Palin Criticized for Praying to God, Obama Given a Pass for Playing God
When Sarah Palin recently cited the legendary C.S. Lewis and the phrase “divine inspiration” in the same sentence during a Barbara Walters interview, liberal talking heads went apoplectic. MSNBC’s Richard Wolffe thought there were a lot of things Palin could have read besides C.S. Lewis if “divine inspiration” was the goal, and The View’s Joy Behar mocked her for reading books that were (supposedly) written for children.Such desperate and unprofessional commentary from Wolffe and Behar is undone by the fact that millions upon millions of people have read Lewis for divine inspiration throughout the years. Moreover, those reading him for such inspiration are adults, not children. (Sure, children do enjoy Lewis’ “Chronicles of Narnia,” but his eye-opening works like “Mere Christianity,” “The Great Divorce,” and “The Abolition of Man,” to name but a few, are so in depth that an adult must read them time and again to grasp everything that Lewis is saying.)
Of course, this really isn’t about whether Lewis wrote children’s books or not, nor is it about whether Palin reads such books. Rather, it is just one more attempt to prove how dumb Palin is, and thereby show the public how unfit she is for office.
The liberal talking heads want us to know that only a megalomaniac like Adolf Hitler or, even worse, an idiot like George W. Bush, would talk so openly about divinity or divine inspiration in this secular world. MSNBC’s Chris Matthews revealed as much just days after the 2008 Presidential Elections when he examined Palin’s claim that she was “putting [her] life in [her] creator’s hands” and would make a decision on a possible run in 2012 based on whether God opened the door for her or not.
Said Matthews: “We’ve been through [this] with President Bush… I mean, seriously, I mean God is telling her to run? And she’s saying it openly on a secular television show?…Talking about God in a political setting is troubling to a lot of people.”
Matthews also (falsely) raised the specter that Palin wanted a “theocracy” instead of a democracy in this country, all in an effort to scare the bejesus out of those whom he couldn’t offend by reciting Palin’s words.
For all the hullabaloo over Palin’s pursuit of divine inspiration and her prayerful consideration of a run in 2012, I still can’t find Matthews’ criticism of Obama’s willingness to speak of himself in messianic terms during the 2008 election cycle, nor can I find Behar and Wolffe’s for that matter. (Remember how Obama basked in Louis Farrakhan’s 2008 assertion that “the Messiah is speaking” when Obama talks?

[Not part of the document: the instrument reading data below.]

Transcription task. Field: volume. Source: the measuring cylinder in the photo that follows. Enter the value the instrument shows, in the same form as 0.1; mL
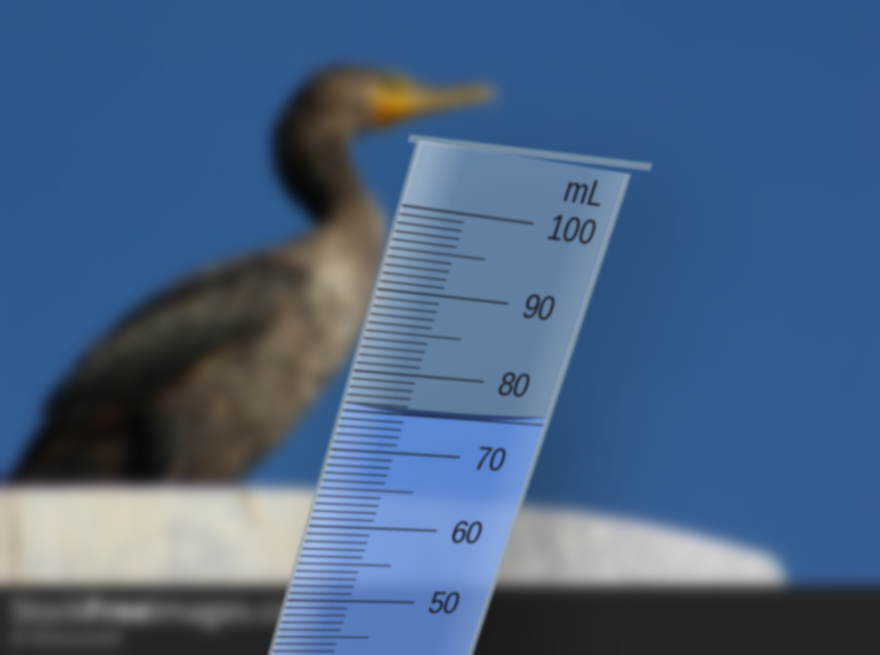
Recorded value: 75; mL
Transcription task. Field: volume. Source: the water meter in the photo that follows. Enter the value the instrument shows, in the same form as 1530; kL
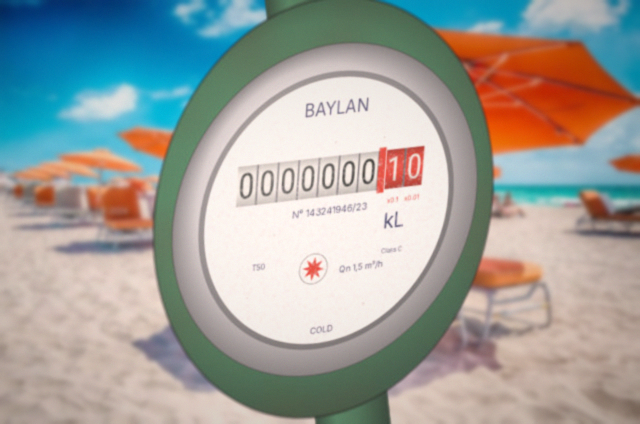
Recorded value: 0.10; kL
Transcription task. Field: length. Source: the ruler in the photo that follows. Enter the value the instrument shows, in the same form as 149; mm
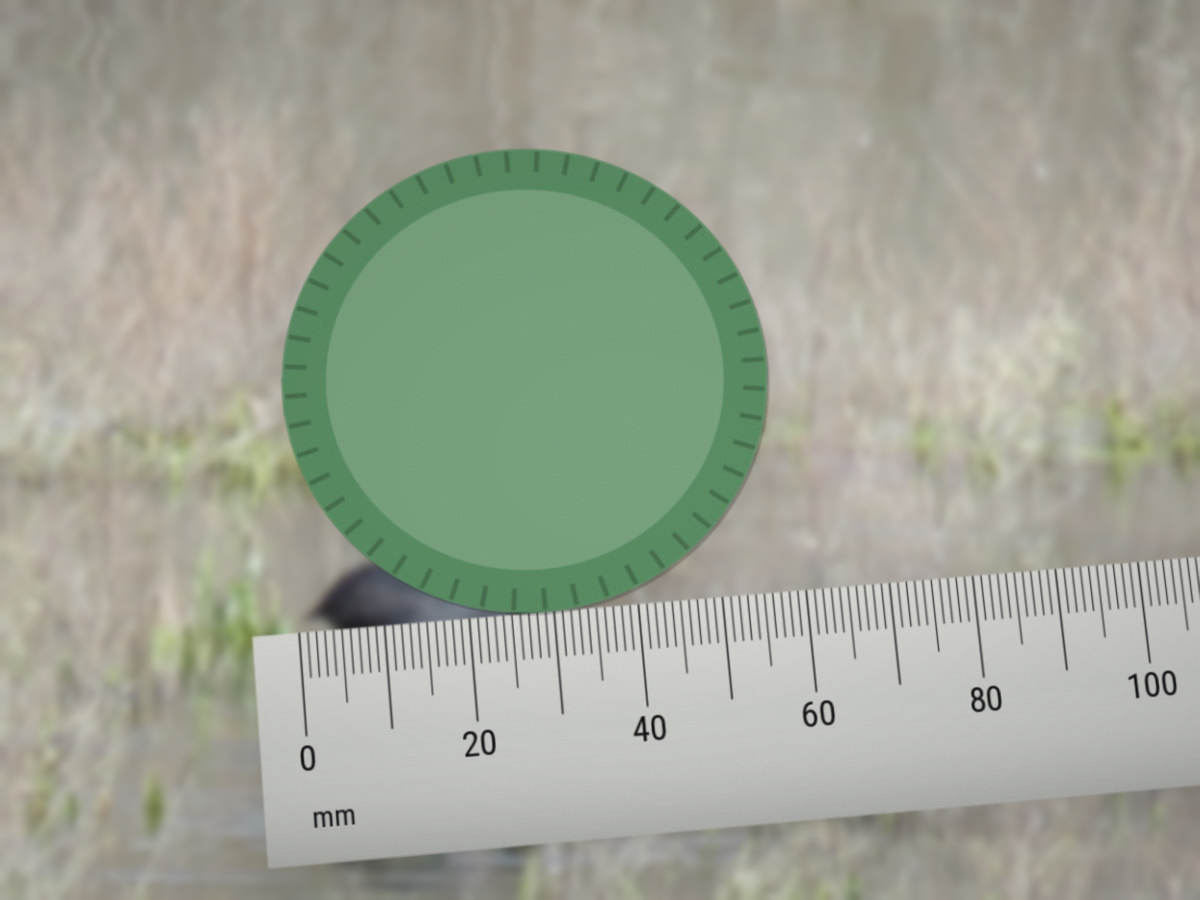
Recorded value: 58; mm
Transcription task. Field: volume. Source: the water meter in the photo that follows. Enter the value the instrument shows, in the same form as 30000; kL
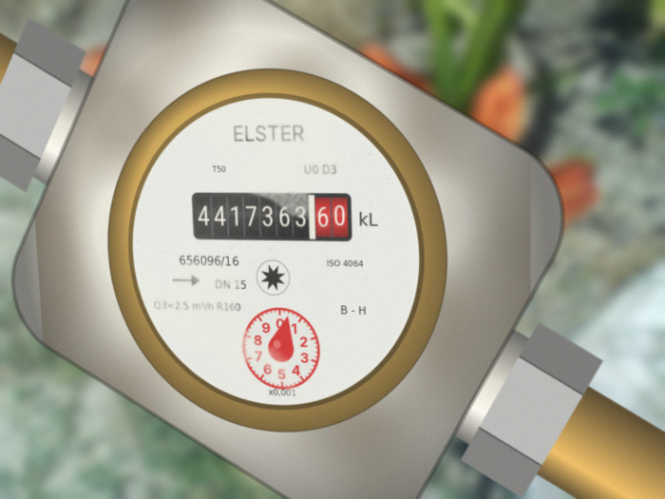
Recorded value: 4417363.600; kL
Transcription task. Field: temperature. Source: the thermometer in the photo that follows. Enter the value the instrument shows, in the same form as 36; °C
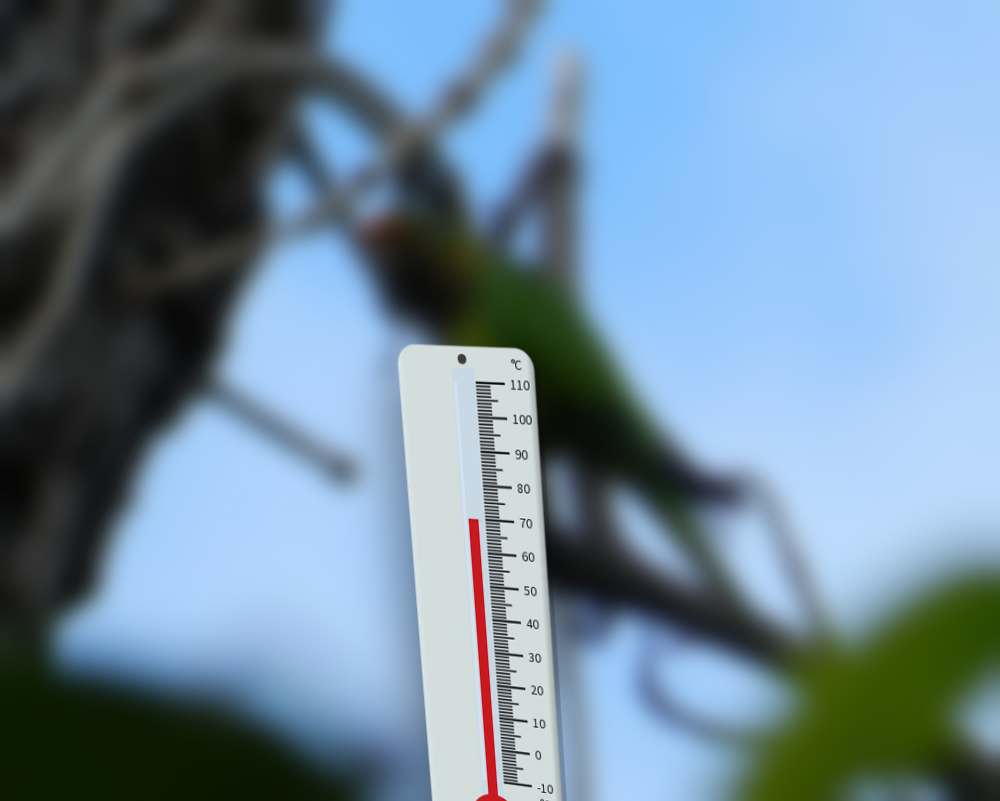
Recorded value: 70; °C
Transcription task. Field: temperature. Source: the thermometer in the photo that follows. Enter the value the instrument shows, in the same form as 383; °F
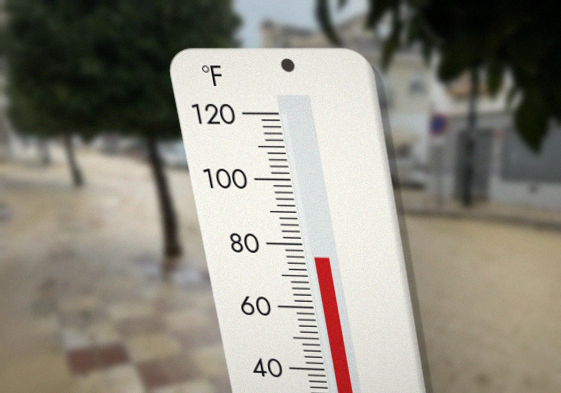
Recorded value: 76; °F
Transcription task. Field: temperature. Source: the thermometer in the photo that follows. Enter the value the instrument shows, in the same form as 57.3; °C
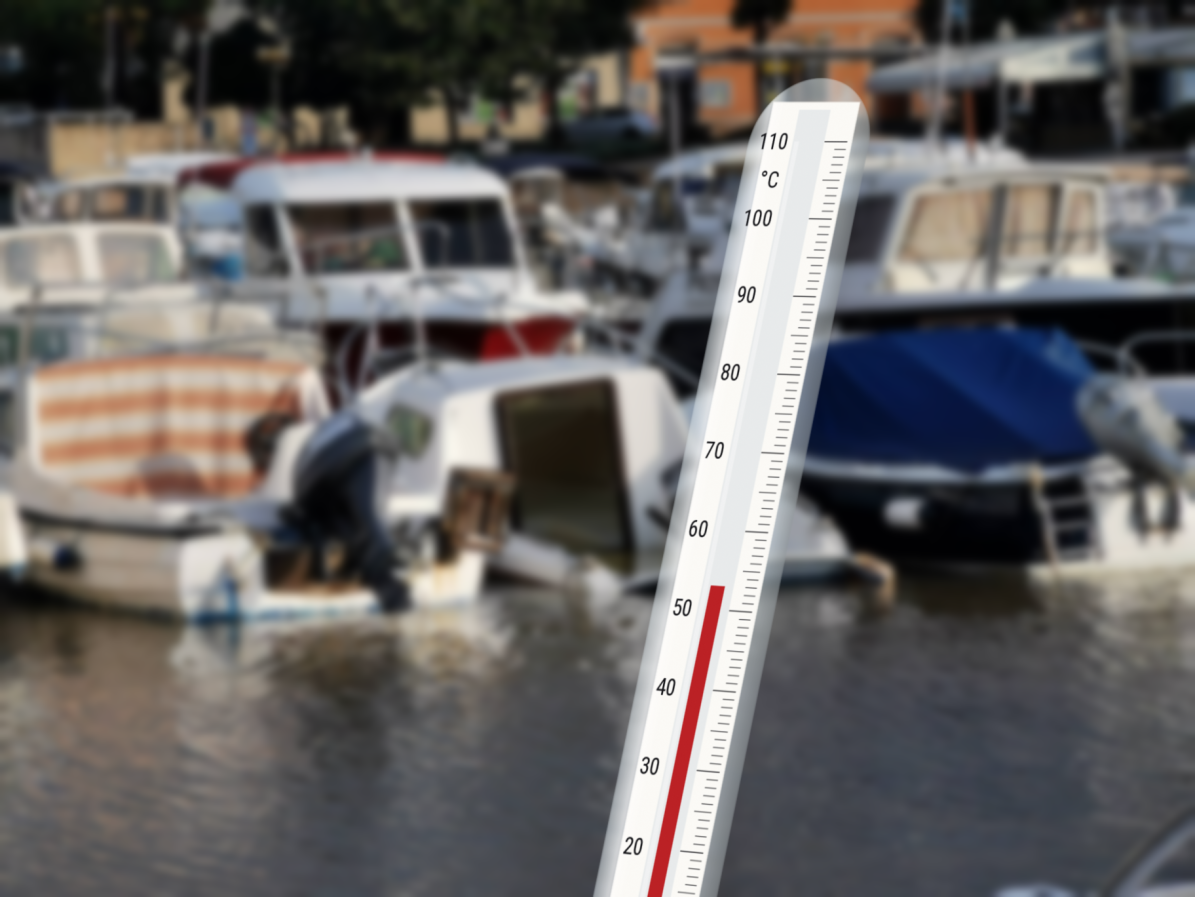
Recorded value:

Yet commentators like Matthews, Behar, and Wolffe were all quiet as little mice.)
It’s clear that Bush’s reliance upon God, as well as Reagan’s reliance upon the same, bothered liberals because it allowed Bush and Reagan to base their actions and decisions upon a higher standard than governmental dictates and bureaucratic mish-mash. Palin now scares them because she not only takes her cues from that same higher standard, but actually admits to doing so.
Why can’t she just put up her children’s books and accept accolades that paint her in messianic terms, like a good Obama?